We will do every thing possible too keep Lanzini. dg https://t.co/m1lgPYdUWa— David Gold (@davidgold) January 13, 2016
Marking his debut with a brace, Lanzini’s overall contribution to the Al Jazira attack during the 2014-15 campaign was impressive. Behind centre-forward Mirko Vucinic, Lanzini scored a modest eight but crucially was involved in 70 per cent of his side’s goals.
Not wanting to miss out on Lanzini again, Bilic ordered West Ham to move and a one-year loan agreement with an option to make the deal permanent for £7 million (Dh37m) was arranged. The statistics that Lanzini produced in the UAE are not quite so spectacular in the Premier League but his four goals from twelve appearances fail to fully capture what the 22-year-old has brought to the Boleyn Ground side.

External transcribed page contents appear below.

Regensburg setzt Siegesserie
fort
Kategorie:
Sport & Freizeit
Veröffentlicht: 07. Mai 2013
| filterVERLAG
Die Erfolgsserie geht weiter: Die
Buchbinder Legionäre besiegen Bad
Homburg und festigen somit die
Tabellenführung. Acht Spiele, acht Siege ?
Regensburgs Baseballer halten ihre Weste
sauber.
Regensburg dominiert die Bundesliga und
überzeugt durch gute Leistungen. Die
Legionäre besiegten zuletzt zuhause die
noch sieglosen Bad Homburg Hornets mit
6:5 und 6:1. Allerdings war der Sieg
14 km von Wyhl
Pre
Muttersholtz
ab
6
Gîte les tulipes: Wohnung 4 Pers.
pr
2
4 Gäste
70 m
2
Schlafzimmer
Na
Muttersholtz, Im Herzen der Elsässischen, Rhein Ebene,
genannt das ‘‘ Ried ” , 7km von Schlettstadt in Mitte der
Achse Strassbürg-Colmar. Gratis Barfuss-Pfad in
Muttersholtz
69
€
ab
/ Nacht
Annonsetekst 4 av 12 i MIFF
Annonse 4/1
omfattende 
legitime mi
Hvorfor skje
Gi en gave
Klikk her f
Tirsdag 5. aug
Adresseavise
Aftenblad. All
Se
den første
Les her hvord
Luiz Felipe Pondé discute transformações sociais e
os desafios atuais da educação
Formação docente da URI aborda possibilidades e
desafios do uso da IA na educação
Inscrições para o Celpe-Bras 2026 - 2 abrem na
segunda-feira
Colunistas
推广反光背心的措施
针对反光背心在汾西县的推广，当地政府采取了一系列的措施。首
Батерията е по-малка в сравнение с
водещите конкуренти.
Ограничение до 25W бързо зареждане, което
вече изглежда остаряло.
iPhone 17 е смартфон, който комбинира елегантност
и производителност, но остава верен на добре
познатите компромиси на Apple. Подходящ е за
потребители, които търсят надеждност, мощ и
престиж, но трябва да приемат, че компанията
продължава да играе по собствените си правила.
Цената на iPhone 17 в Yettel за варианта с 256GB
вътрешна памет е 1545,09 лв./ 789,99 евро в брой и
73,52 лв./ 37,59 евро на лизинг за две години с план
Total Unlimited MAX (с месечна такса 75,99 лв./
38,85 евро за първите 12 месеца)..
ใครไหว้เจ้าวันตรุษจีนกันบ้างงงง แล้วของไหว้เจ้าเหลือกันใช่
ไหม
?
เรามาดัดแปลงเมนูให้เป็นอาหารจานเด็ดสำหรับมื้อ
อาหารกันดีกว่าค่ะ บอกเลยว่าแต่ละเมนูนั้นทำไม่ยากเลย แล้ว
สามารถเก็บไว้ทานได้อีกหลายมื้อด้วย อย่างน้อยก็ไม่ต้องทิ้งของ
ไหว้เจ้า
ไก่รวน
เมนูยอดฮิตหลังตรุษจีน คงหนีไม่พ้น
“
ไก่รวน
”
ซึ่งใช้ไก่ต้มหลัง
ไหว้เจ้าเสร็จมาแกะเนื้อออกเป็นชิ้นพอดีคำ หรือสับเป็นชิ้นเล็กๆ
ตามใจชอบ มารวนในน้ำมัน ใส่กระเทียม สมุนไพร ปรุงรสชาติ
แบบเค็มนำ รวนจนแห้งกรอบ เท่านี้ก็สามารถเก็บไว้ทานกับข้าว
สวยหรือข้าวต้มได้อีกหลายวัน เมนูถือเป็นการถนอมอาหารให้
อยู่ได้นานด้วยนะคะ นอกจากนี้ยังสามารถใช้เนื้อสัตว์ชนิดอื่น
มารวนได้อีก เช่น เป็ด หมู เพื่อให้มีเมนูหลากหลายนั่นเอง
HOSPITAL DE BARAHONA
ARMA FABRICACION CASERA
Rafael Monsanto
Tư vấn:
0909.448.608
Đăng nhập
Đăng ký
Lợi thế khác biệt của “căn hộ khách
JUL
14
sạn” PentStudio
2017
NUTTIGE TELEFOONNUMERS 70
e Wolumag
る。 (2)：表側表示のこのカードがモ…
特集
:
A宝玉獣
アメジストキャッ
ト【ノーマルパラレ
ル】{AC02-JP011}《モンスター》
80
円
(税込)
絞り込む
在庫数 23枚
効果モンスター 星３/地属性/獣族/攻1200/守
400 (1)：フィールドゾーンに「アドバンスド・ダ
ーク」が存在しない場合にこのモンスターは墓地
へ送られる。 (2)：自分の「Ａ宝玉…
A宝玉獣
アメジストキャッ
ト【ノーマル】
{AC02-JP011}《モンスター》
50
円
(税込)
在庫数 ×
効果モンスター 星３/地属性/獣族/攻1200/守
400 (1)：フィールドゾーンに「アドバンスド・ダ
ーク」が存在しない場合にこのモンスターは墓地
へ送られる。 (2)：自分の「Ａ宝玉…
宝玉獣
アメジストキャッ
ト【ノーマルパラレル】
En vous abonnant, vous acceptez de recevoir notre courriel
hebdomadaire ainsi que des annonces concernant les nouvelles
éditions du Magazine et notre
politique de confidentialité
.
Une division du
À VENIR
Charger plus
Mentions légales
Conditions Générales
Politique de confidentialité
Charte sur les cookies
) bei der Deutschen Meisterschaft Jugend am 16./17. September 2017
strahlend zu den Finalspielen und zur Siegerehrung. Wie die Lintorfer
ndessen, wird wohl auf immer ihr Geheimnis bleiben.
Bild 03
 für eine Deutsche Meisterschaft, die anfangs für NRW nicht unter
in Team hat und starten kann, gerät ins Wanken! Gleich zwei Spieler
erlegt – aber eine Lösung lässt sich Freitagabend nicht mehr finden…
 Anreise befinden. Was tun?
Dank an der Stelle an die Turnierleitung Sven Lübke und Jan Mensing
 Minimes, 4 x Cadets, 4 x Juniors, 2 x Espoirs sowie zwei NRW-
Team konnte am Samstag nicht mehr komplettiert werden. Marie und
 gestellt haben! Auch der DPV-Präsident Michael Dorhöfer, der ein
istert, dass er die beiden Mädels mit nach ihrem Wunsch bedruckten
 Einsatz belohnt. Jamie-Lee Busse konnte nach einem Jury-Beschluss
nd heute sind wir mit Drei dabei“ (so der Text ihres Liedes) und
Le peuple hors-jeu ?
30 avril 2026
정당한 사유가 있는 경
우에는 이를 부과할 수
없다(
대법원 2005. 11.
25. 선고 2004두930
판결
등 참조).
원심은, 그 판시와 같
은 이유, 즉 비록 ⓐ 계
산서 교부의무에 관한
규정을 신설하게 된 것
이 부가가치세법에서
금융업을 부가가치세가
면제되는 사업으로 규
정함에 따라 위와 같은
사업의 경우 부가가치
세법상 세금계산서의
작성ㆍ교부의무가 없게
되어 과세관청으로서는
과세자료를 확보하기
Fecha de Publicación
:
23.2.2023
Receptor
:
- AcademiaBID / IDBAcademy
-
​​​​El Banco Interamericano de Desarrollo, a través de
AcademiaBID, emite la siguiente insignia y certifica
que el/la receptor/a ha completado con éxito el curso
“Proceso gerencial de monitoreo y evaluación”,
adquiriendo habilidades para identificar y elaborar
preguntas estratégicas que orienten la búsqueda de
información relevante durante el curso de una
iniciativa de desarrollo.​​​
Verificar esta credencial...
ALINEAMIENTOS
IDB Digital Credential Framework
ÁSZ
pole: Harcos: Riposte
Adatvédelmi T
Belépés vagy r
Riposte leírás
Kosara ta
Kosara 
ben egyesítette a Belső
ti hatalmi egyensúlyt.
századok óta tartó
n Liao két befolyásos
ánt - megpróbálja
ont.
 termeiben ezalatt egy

With a pass completion rate of 88.8 per cent, no West Ham regular can boast a higher value and only Payet, in his more advanced role, is more creative.
Bilic has taken Lanzini, the advanced playmaker, and dropped him deeper to play a far more significant role in retaining possession, dictating play and assisting with defensive duties. Where many had seen Pablo Aimar, earlier in his career, Bilic sees more of his Croatian counterpart, Luka Modric.
“I have never seen a player who reminds me of Luka Modric as much as Lanzini,” Bilic asserted after the Argentine scored in the victory over Crystal Palace.
“Luka is my favourite player. He is my prototype of a great midfielder and Lanzini has the same kind of qualities.
“He is making other players better. He always wants the ball and that’s why we put him in midfield. He always makes himself available. If players are in trouble, he comes and gets it. He doesn’t look strong but some players can defy that physicality to impose themselves. Modric is the same and, like him, Lanzini is not afraid either.”
Bilic can certainly take credit for making Lanzini a far more complete midfielder and West Ham look a much better side with the 22-year-old in the starting eleven. These performances have prompted interest from other clubs but West Ham co-owner David Sullivan has already calmed supporters by claiming the transfer will be made permanent before the deadline.
“By February or March, he will be a permanent West Ham player,” Sullivan said. “He could be a top, top, top player. He’s already sensational and he could be as good as any player in the world.”
There is some way to go before this is true but Lanzini is beginning to deliver on his early promise and a bright future surely beckons.